While navigating a typical bend in the scenic road that snakes along the Rio Grande between Santa Fe and Taos, N.M., something caught my eye. If you've driven this stretch of two-lane Route 68, you know that's not unusual. It's lined with unusual stuff, including breathtaking vistas and more cool old pickup trucks per square foot than anywhere else on earth. But this was really unusual.
I pulled over and slammed on the brakes. Was that really...? I rolled down the window and peered through the cloud of dust I'd kicked up. It appeared to be an ancient burial ground. There, just beyond the dog loudly announcing my arrival, I saw dozens of rusting gas pumps rising from the scrub. Behind them, a gallery of metal signs proclaimed Skelly, Sinclair, Derby, and other dinosaurs of fossil fuel. Childhood memories popped into my head: car trips, teepee-shaped motels, TV commercials with the dancing "men of Texaco."

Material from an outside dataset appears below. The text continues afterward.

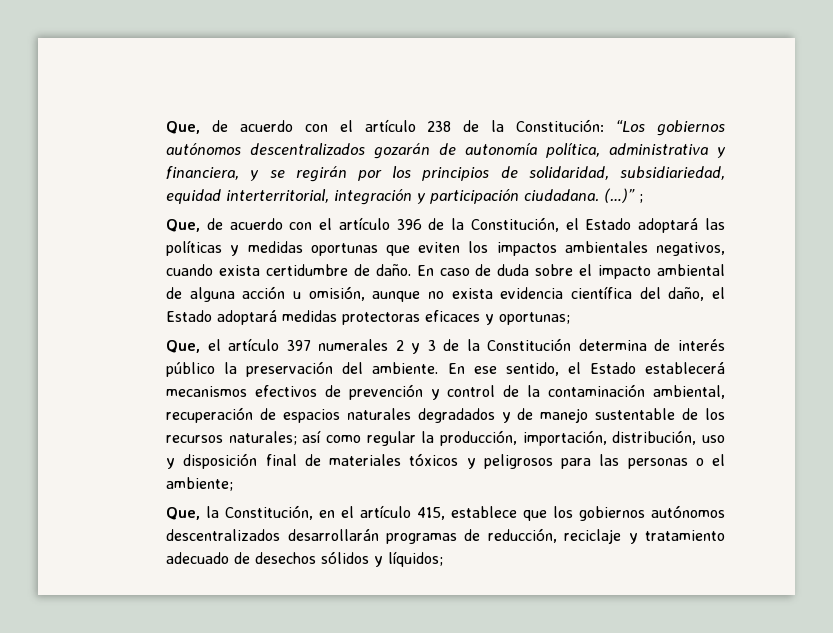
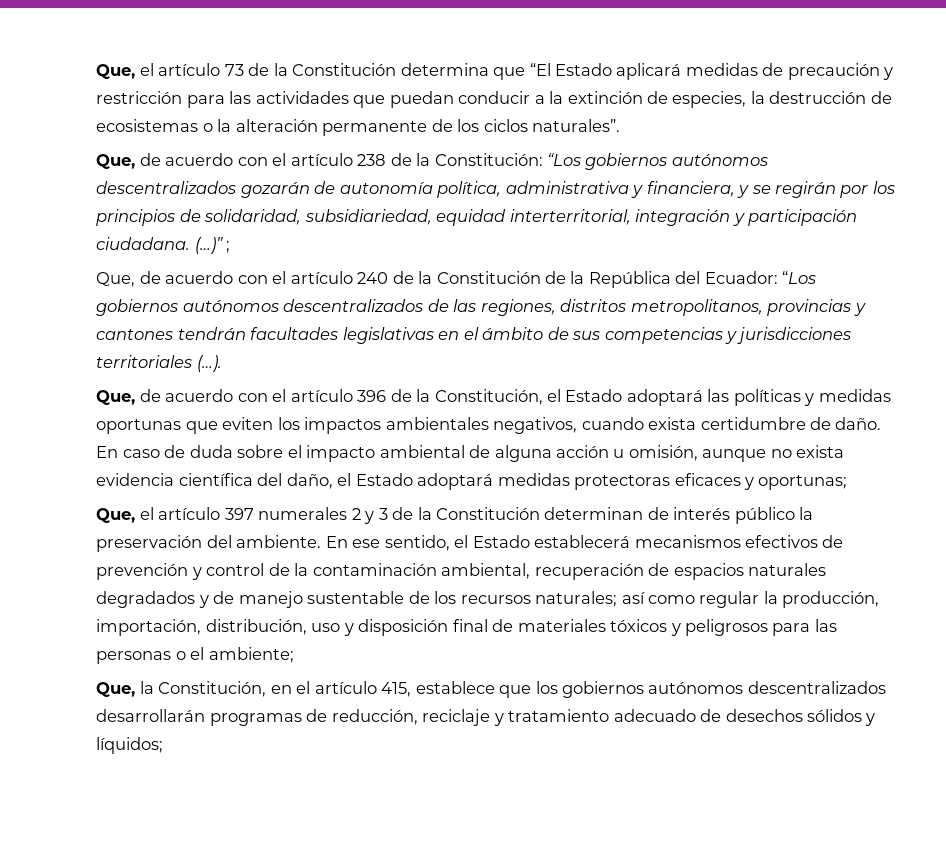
[166,121,201,134] Que, -> [96,63,894,80] [96,91,892,108] [96,119,621,136] [96,154,136,169] Que, el artículo 73 de la Constitución determina que “El Estado aplicará medidas de precaución y restricción para las actividades que puedan conducir a la extinción de especies, la destrucción de ecosistemas o la alteración permanente de los ciclos naturales”. // Que,
(644, 198) none -> [96,271,817,288] [96,299,866,316] [96,327,852,344] [96,355,222,372] // Que, de acuerdo con el artículo 240 de la Constitución de la República del Ecuador: “Los gobiernos autónomos descentralizados de las regiones, distritos metropolitanos, provincias y cantones tendrán facultades legislativas en el ámbito de sus competencias y jurisdicciones territoriales (…).
[578,339,647,351] determina -> [544,507,644,520] determinan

The owner and curator of The Classical Gas Museum, Johnnie Meier (a computer programmer by day), has been collecting "petroliana" for about 15 years. "The appeal is cultural, artistic, and historical," he says; gas stations were "cultural centers" in small-town America. Admission is free, and he doesn't advertise. "I think it is a cool experience for folks to just round the corner ... and be caught by surprise by the museum." Worked for me.